School of Business, University of Central Lancashire
- Type: Business School
- Parent institution: University of Central Lancashire
- Location: UCLan, Preston, PR1 2HE, England, United Kingdom
- Campus: Urban;
- Website: https://www.uclan.ac.uk/schools/business

= School of Business, University of Central Lancashire =

The School of Business at the University of Central Lancashire (previously known as Lancashire Business School) at the University of Central Lancashire (UCLan) is a business school based in the city of Preston, Lancashire, England. It is located in a building at the heart of UCLan’s campus, close to the city centre.

==Courses==
The School of Business delivers courses at undergraduate and postgraduate levels, including an MBA and its flagship programme Doctor of Business Administration, as well as offering bespoke programmes to businesses and organisations. Its academic programmes are supported by links with the business world.

==Research==
Nearly a third of the research conducted at the School of Business was rated as world-leading or of international significance in the recent Research Assessment Exercise RAE (2008).

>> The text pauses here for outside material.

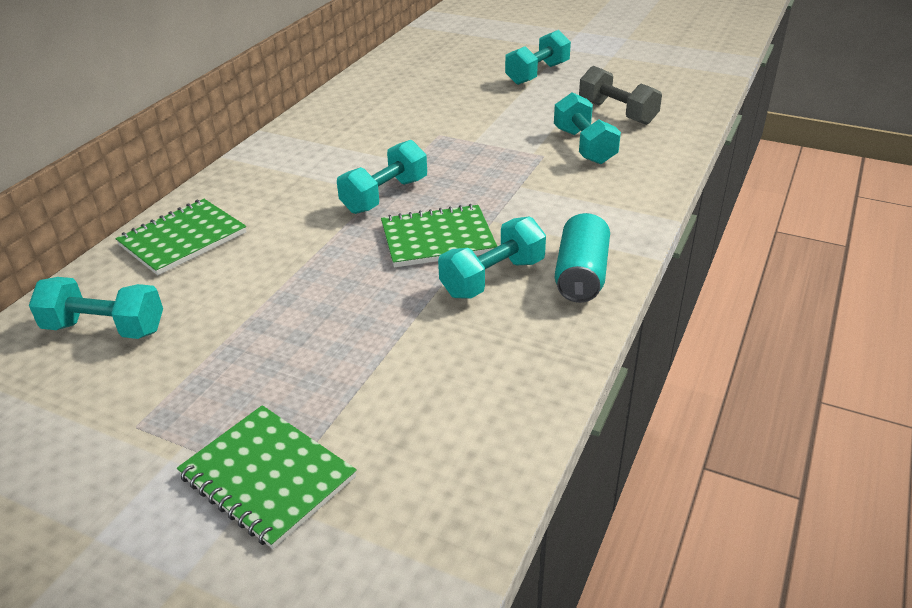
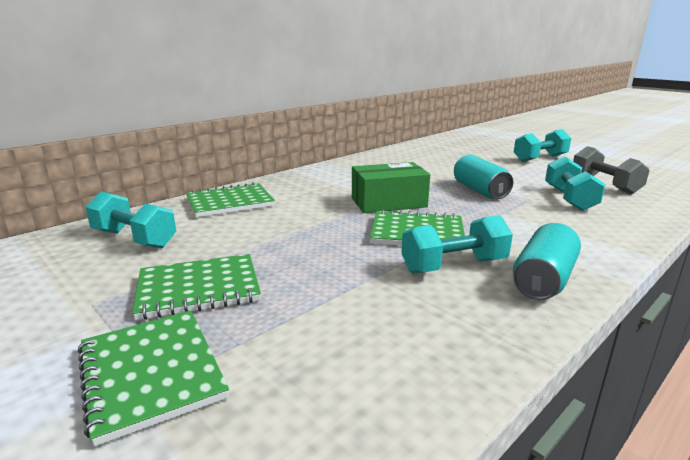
camera: 20 degrees right, 15 degrees down
turquoise dumbbell [337,140,427,214] -> green box [352,162,430,213]
none -> green notebook [132,254,261,320]
none -> turquoise can [454,154,513,199]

It is also home to six Research Institutes.

==Accreditations==
A number of the school's programmes have received accreditation from professional bodies, allowing either a joint award to be made on completion of a degree course, or direct entry to or advanced standing on professional qualifications.
- The Association of Chartered Certified Accountants (ACCA)
- Chartered Institute of Management Accountants (CIMA)
- Chartered Institute of Marketing (CIM)
- Chartered Institute of Public Relations (CIPR)
- Chartered Institute of Personnel & Development (CIPD)
- SAP University Alliance

The School of Business is a member of the Chartered Association of Business Schools (CABS) and the European Foundation for Management Development (EFMD).